Réunissant les membres du gouvernement, des experts ainsi que plusieurs partenaires internationaux, cette retraite stratégique vise à jeter les bases d’une transformation économique durable, avec pour ambition de doubler le niveau de vie moyen des populations togolaises et de ramener l’incidence de la pauvreté à moins de 15 % d’ici à 2040.
Les travaux portent notamment sur les diagnostics élaborés avec l’appui de la Banque mondiale, les contributions des différents départements ministériels et les expériences de pays ayant enregistré une croissance rapide, notamment le Vietnam, le Cambodge, l’Indonésie, l’Île Maurice, le Brésil et la Corée. Ces échanges ont pour objectif de renforcer la cohérence de l’action gouvernementale et de définir les mécanismes institutionnels et opérationnels susceptibles d’assurer une mise en œuvre efficace et durable des réformes à venir.

Dans son allocution d’ouverture, le Président du Conseil a invité les membres du gouvernement à procéder à une analyse lucide du parcours du pays, en mettant en évidence les avancées enregistrées, les contraintes persistantes ainsi que les principaux leviers susceptibles de favoriser une transformation économique soutenue.
« Les pays qui ont réussi leur transformation n’ont pas tout fait en même temps. Ils ont choisi, concentré leurs ressources et maintenu l’effort dans la durée », a-t-il déclaré.
Le chef du gouvernement a articulé son intervention autour de quatre axes majeurs. Le premier concerne l’élaboration d’un diagnostic partagé devant conduire à des choix stratégiques clairement assumés. Il s’agit notamment d’identifier les véritables moteurs de la croissance, les facteurs favorisant la création d’emplois productifs, les mécanismes d’attraction des investissements et les moyens de réduire les disparités territoriales.
Le deuxième axe met l’accent sur la nécessité de maintenir une ambition élevée tout en tenant compte des réalités liées à la mise en œuvre, notamment les perspectives de croissance, les conditions de financement et les capacités d’exécution de l’État.
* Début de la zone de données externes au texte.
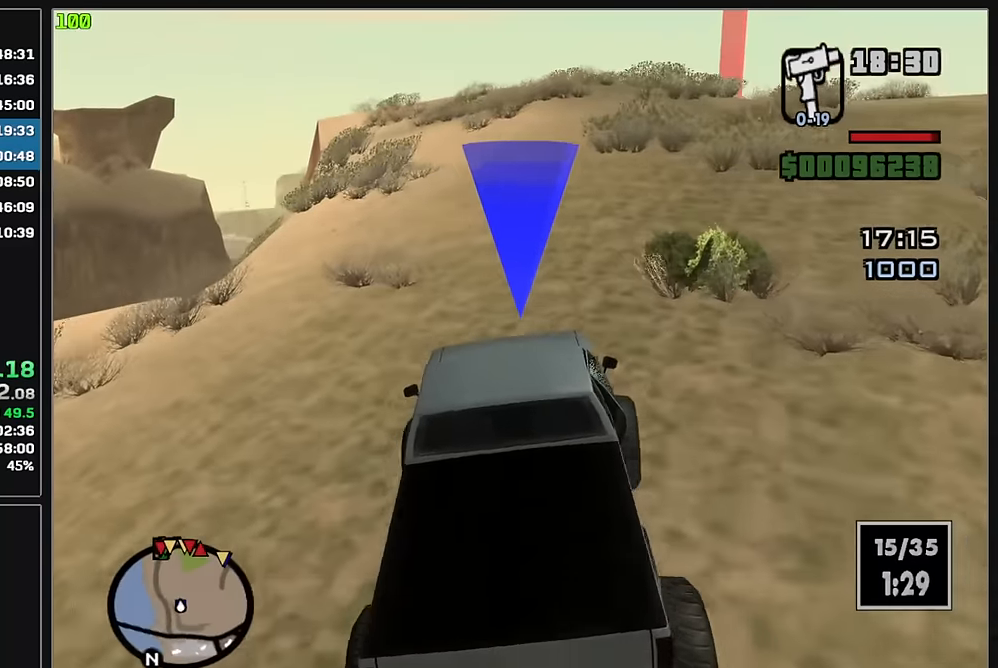
{"keys": ["w"], "mouse": [], "events": []}
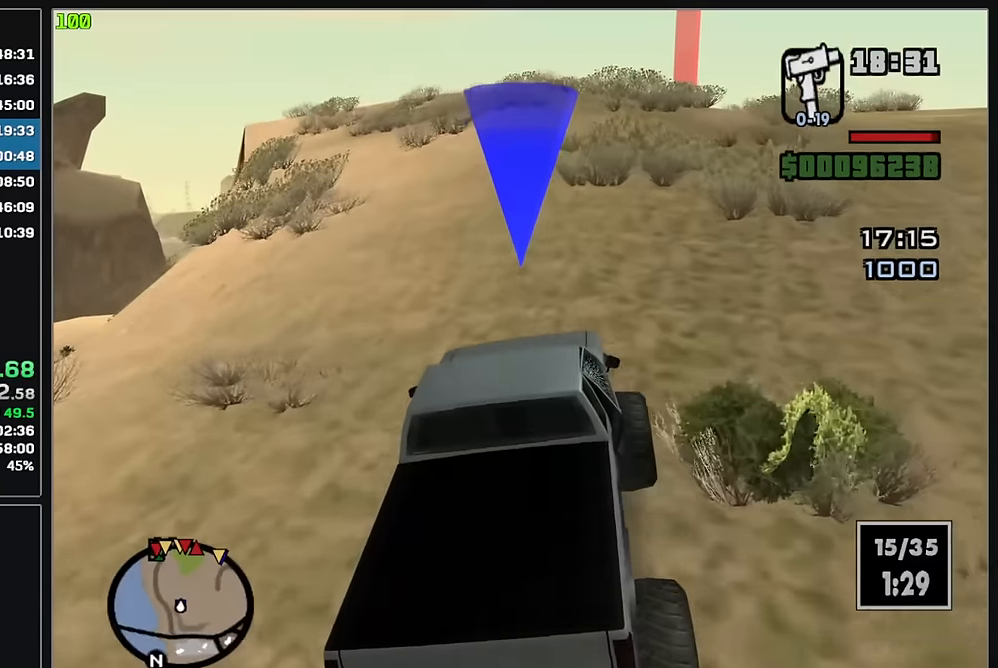
{"keys": ["w"], "mouse": [], "events": []}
Le troisième volet est consacré à l’adaptation aux mutations du contexte international, marqué par le durcissement des conditions d’accès aux financements extérieurs et les tensions géopolitiques. Face à ces défis, Faure Gnassingbé a préconisé une approche plus sélective dans les priorités d’action.
« Cela doit nous obliger à mieux choisir, mieux financer, mieux circonscrire et mieux exécuter », a-t-il souligné.

Le quatrième axe porte sur la nécessité d’une transformation structurelle intégrée reposant sur le développement des chaînes de valeur, l’industrialisation, la logistique, l’aménagement du territoire, la promotion de l’investissement privé et le renforcement du capital humain.
Le Président du Conseil a particulièrement insisté sur la complémentarité de ces différents piliers, soulignant que la modernisation du secteur agricole passe nécessairement par des infrastructures adaptées, la sécurisation du foncier, des mécanismes de financement appropriés ainsi que le renforcement des compétences.
Appelant à des échanges francs et orientés vers l’action, Faure Gnassingbé a exhorté les participants à dépasser le stade du diagnostic pour privilégier des choix stratégiques fondés sur une méthodologie rigoureuse, traduite en programmes concrets assortis de financements clairement identifiés, de responsabilités définies et de résultats tangibles au bénéfice des citoyens.
Les travaux de ce séminaire gouvernemental prennent fin ce vendredi 12 juin.